**Directives**
1. In the forum post about the PLACES365 pretrained model, what tensor size does the error message report for input 'data'?
2. List every import statement that appears as an actual line of code in the PLACES365 forum post.
3. Continue the code in the PLACES365 forum post from the point where it stops.

**Selected extract**
——————————

PLACES365 Custom Pretrained Model Issues

hussain_allawati

Hello,

I am trying to implement a pipeline that utilizes the PLACES365 pretrained models for scene classification.

Since the model requires the image to pre-processed and converted to a tensor and normalized (code for inference is given here), I thought to do this pre processing on the host. Also, I will be using STILL images captured from camRGB. My pipeline looks as follows:
XlinkIn (to get capture command) --> camRGB --> xlinkOut (send frames to host)
Then, pre-processing is done on host, and the tensor is sent back to device
XlinkIn (to get tensors) --> NN--> xlinkOut (send NN predictions to host)
Finally, the results are decoded in the host

The problem is that I get this error and wasn't able to figure how to solve the issue
[14442C1001AB47D700] [20.463] [NeuralNetwork(4)] [error] Input tensor 'data' (0) exceeds available data range. Data size (0B), tensor offset (0), size (150528B) - skipping inference
It seems to me there is an issue with either the pre-processing, or with sending the tensors back to the device.
I would be glad if anyone could help me with this

The code is given below:

import torch
from torch.autograd import Variable as V
import torchvision.models as models
from torchvision import transforms as trn
from torch.nn import functional as F
from PIL import Image
# (other imports such as cv2, depthai as dai, numpy, etc..)

# labels path
path = ".............../categories_places365.txt"
file = open(path, "r")
fileData = file.read().splitlines()

# nn path
nnPath = ".............../googlenet_places365.blob"

# dummy image
x = cv2.imread("blue.png")

# Create the pipeline
pipeline = dai.Pipeline()

# 1 Create input control node to acquire capture command
xinCaptureCommand = pipeline.create(dai.node.XLinkIn)
xinCaptureCommand.setStreamName("capture")

——————————

**Source excerpt**
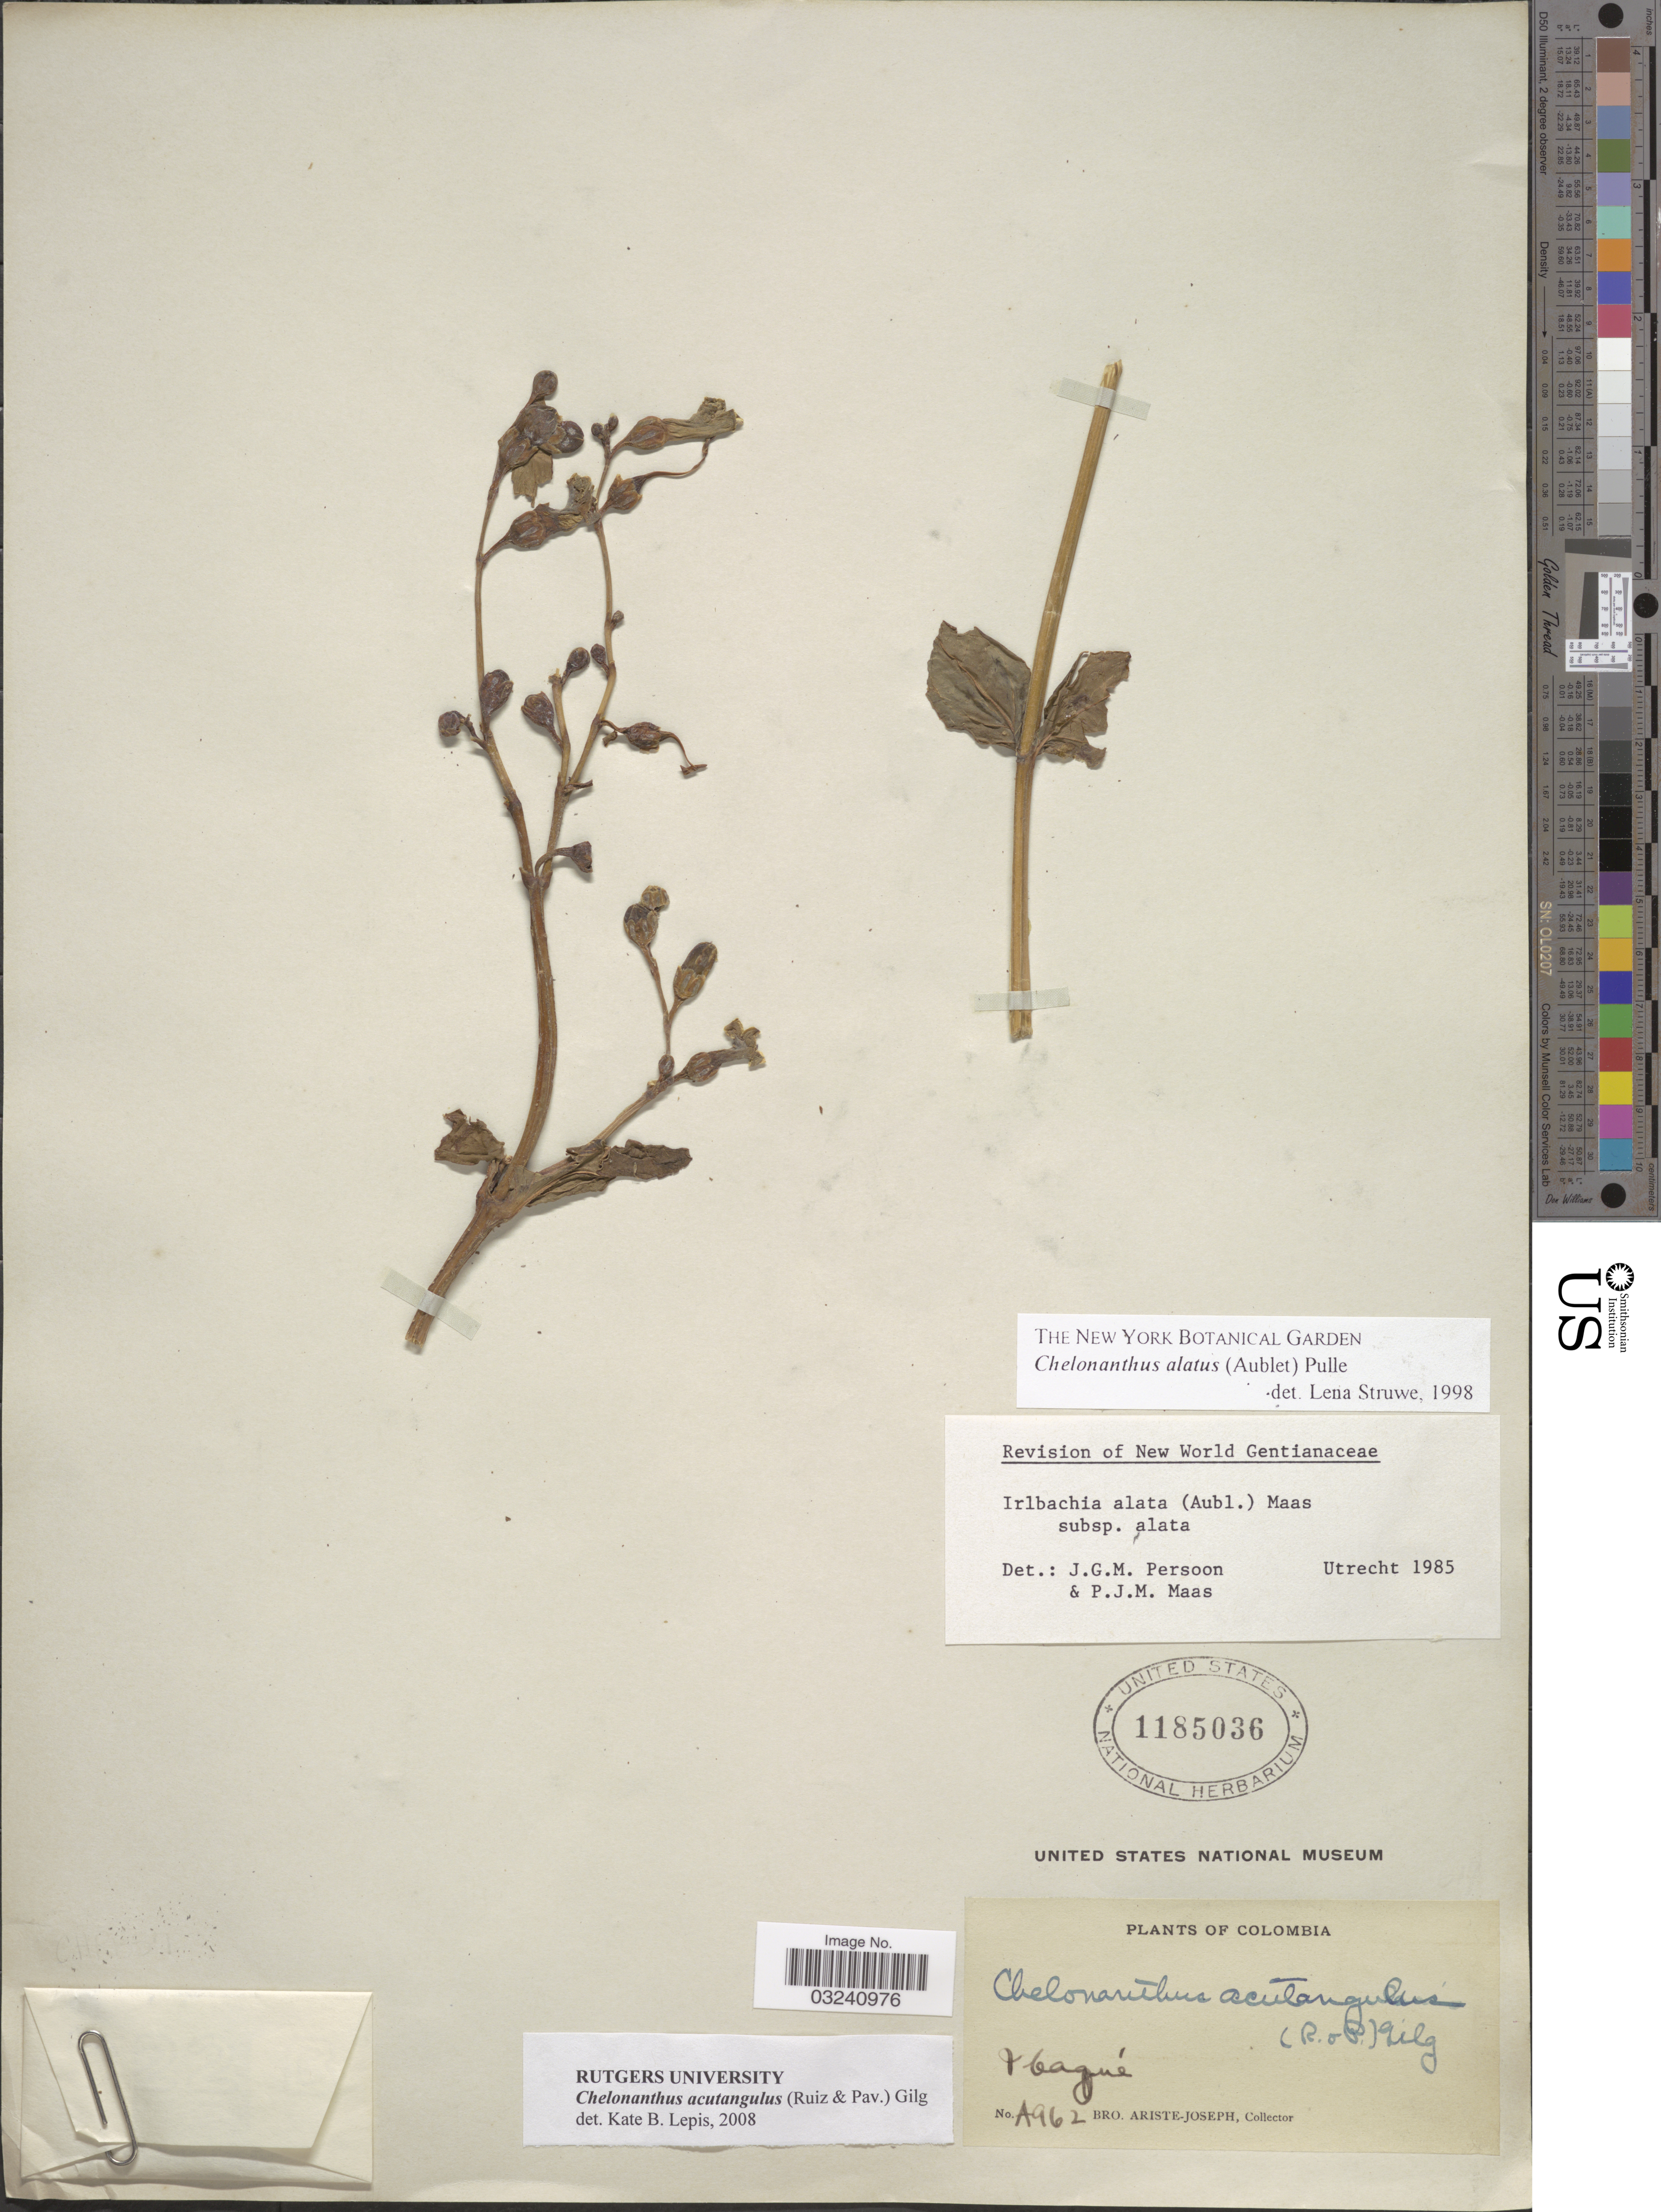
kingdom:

——————————

**Responses to the exercise**
1. 150528B

2.
- import torch
- from torch.autograd import Variable as V
- import torchvision.models as models
- from torchvision import transforms as trn
- from torch.nn import functional as F
- from PIL import Image

3.
# 2 Create Camera node and give its properties
camRGB = pipeline.create(dai.node.ColorCamera)
camRGB.setResolution(dai.ColorCameraProperties.SensorResolution.THE_4_K)
camRGB.setStillSize(1080, 1080)
camRGB.setPreviewSize(1080, 1080)
camRGB.setVideoSize(1080, 1080)
# camRGB.setInterleaved(False)
camRGB.setColorOrder(dai.ColorCameraProperties.ColorOrder.RGB)

# 3 Create output node for still images
outStillRGB = pipeline.create(dai.node.XLinkOut)
outStillRGB.setStreamName("rgbStill")

# 4 Create input control node to acquire modified images
inDataToNN = pipeline.create(dai.node.XLinkIn)
inDataToNN.setStreamName("modifiedImages")

# 5 Create NN nodes
nn = pipeline.create(dai.node.NeuralNetwork)
nn.setBlobPath(nnPath)
nn.setNumInferenceThreads(2)
nn.input.setBlocking(False)

# 6 Create output node for predictions
outPredictions = pipeline.create(dai.node.XLinkOut)
outPredictions.setStreamName("predictions")

# Linking
# Link output of xinCaptureCommand to camera input control
xinCaptureCommand.out.link(camRGB.inputControl)
# Link output of camRGB to input of outStillRGB
camRGB.still.link(outStillRGB.input)
# # Link output of inDataToNN to nn
inDataToNN.out.link(nn.input)
# Link output of nn to input of outPredictions
nn.out.link(outPredictions.input)

#######################################################################################
# Connect to device and start the pipeline
with dai.Device(pipeline) as device:

    # load the image transformer
    centre_crop = trn.Compose([
        trn.Resize((256,256)),
        trn.CenterCrop(224),
        trn.ToTensor(),
        trn.Normalize([0.485, 0.456, 0.406], [0.229, 0.224, 0.225])
        ])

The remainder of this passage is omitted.